PROBLEM STATEMENT: Having read the entries, repeat all of them exactly.

:: PROVIDED INFORMATION ::

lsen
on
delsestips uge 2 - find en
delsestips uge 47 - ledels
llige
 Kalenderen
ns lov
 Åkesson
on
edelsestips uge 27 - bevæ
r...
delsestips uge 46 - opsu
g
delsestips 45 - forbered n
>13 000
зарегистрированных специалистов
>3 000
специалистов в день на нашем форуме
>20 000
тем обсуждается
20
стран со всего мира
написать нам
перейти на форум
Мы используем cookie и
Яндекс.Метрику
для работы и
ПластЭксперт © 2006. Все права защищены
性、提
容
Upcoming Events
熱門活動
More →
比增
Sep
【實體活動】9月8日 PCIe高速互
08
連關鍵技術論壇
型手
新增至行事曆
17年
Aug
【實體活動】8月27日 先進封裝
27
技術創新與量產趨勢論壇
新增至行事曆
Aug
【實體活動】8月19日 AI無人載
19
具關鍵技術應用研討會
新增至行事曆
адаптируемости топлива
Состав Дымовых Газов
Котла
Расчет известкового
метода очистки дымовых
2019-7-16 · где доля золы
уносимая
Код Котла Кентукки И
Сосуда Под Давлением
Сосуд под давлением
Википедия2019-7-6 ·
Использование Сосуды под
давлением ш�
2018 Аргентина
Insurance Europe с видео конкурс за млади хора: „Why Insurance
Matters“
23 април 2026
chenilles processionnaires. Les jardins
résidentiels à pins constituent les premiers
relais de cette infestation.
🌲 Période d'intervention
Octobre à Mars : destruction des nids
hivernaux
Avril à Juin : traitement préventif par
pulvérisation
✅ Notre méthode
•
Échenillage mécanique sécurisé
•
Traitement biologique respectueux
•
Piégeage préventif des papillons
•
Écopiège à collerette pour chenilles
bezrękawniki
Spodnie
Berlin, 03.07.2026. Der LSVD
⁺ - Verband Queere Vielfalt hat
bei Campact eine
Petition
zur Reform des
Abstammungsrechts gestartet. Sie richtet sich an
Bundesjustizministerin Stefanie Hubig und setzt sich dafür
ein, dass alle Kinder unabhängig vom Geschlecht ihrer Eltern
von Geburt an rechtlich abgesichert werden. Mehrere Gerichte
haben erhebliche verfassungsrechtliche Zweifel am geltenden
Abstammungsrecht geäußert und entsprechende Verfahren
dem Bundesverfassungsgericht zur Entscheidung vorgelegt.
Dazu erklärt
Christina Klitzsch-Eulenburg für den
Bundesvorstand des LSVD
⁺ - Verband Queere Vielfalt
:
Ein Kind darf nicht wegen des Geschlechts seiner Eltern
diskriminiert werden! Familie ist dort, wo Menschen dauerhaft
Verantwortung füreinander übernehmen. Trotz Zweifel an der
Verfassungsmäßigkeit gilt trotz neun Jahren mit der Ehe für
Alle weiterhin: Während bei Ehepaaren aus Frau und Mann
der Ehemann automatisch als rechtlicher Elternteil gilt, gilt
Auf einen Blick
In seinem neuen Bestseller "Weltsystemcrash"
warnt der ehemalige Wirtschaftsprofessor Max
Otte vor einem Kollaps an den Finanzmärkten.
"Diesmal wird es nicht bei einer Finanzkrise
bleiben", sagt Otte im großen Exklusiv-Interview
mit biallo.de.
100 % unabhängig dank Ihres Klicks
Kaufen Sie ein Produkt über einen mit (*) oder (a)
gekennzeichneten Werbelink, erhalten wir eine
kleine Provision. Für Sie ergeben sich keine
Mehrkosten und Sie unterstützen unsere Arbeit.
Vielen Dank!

:::

RESULT OF THE EXERCISE:
lsen
on
delsestips uge 2 - find en
delsestips uge 47 - ledels
llige
 Kalenderen
ns lov
 Åkesson
on
edelsestips uge 27 - bevæ
r...
delsestips uge 46 - opsu
g
delsestips 45 - forbered n
>13 000
зарегистрированных специалистов
>3 000
специалистов в день на нашем форуме
>20 000
тем обсуждается
20
стран со всего мира
написать нам
перейти на форум
Мы используем cookie и
Яндекс.Метрику
для работы и
ПластЭксперт © 2006. Все права защищены
性、提
容
Upcoming Events
熱門活動
More →
比增
Sep
【實體活動】9月8日 PCIe高速互
08
連關鍵技術論壇
型手
新增至行事曆
17年
Aug
【實體活動】8月27日 先進封裝
27
技術創新與量產趨勢論壇
新增至行事曆
Aug
【實體活動】8月19日 AI無人載
19
具關鍵技術應用研討會
新增至行事曆
адаптируемости топлива
Состав Дымовых Газов
Котла
Расчет известкового
метода очистки дымовых
2019-7-16 · где доля золы
уносимая
Код Котла Кентукки И
Сосуда Под Давлением
Сосуд под давлением
Википедия2019-7-6 ·
Использование Сосуды под
давлением ш�
2018 Аргентина
Insurance Europe с видео конкурс за млади хора: „Why Insurance
Matters“
23 април 2026
chenilles processionnaires. Les jardins
résidentiels à pins constituent les premiers
relais de cette infestation.
🌲 Période d'intervention
Octobre à Mars : destruction des nids
hivernaux
Avril à Juin : traitement préventif par
pulvérisation
✅ Notre méthode
•
Échenillage mécanique sécurisé
•
Traitement biologique respectueux
•
Piégeage préventif des papillons
•
Écopiège à collerette pour chenilles
bezrękawniki
Spodnie
Berlin, 03.07.2026. Der LSVD
⁺ - Verband Queere Vielfalt hat
bei Campact eine
Petition
zur Reform des
Abstammungsrechts gestartet. Sie richtet sich an
Bundesjustizministerin Stefanie Hubig und setzt sich dafür
ein, dass alle Kinder unabhängig vom Geschlecht ihrer Eltern
von Geburt an rechtlich abgesichert werden. Mehrere Gerichte
haben erhebliche verfassungsrechtliche Zweifel am geltenden
Abstammungsrecht geäußert und entsprechende Verfahren
dem Bundesverfassungsgericht zur Entscheidung vorgelegt.
Dazu erklärt
Christina Klitzsch-Eulenburg für den
Bundesvorstand des LSVD
⁺ - Verband Queere Vielfalt
:
Ein Kind darf nicht wegen des Geschlechts seiner Eltern
diskriminiert werden! Familie ist dort, wo Menschen dauerhaft
Verantwortung füreinander übernehmen. Trotz Zweifel an der
Verfassungsmäßigkeit gilt trotz neun Jahren mit der Ehe für
Alle weiterhin: Während bei Ehepaaren aus Frau und Mann
der Ehemann automatisch als rechtlicher Elternteil gilt, gilt
Auf einen Blick
In seinem neuen Bestseller "Weltsystemcrash"
warnt der ehemalige Wirtschaftsprofessor Max
Otte vor einem Kollaps an den Finanzmärkten.
"Diesmal wird es nicht bei einer Finanzkrise
bleiben", sagt Otte im großen Exklusiv-Interview
mit biallo.de.
100 % unabhängig dank Ihres Klicks
Kaufen Sie ein Produkt über einen mit (*) oder (a)
gekennzeichneten Werbelink, erhalten wir eine
kleine Provision. Für Sie ergeben sich keine
Mehrkosten und Sie unterstützen unsere Arbeit.
Vielen Dank!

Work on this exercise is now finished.